[Start of section]

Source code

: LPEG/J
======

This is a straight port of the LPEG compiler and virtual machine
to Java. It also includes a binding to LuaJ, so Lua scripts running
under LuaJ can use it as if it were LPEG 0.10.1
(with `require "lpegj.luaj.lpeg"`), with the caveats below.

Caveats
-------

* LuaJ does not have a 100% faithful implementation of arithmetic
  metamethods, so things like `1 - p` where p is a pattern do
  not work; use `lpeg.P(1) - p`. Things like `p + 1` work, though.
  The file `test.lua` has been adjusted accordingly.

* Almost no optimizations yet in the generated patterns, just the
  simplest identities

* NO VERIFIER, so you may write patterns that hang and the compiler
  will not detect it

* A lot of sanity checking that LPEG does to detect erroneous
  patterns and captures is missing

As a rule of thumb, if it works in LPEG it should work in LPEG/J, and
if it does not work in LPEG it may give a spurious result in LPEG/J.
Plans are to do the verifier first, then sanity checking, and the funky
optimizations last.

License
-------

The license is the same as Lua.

[End of section]

EXERCISE:
To answer, copy each line from the material above that has the word "sanity".

EXERCISE RESULT:
* A lot of sanity checking that LPEG does to detect erroneous
Plans are to do the verifier first, then sanity checking, and the funky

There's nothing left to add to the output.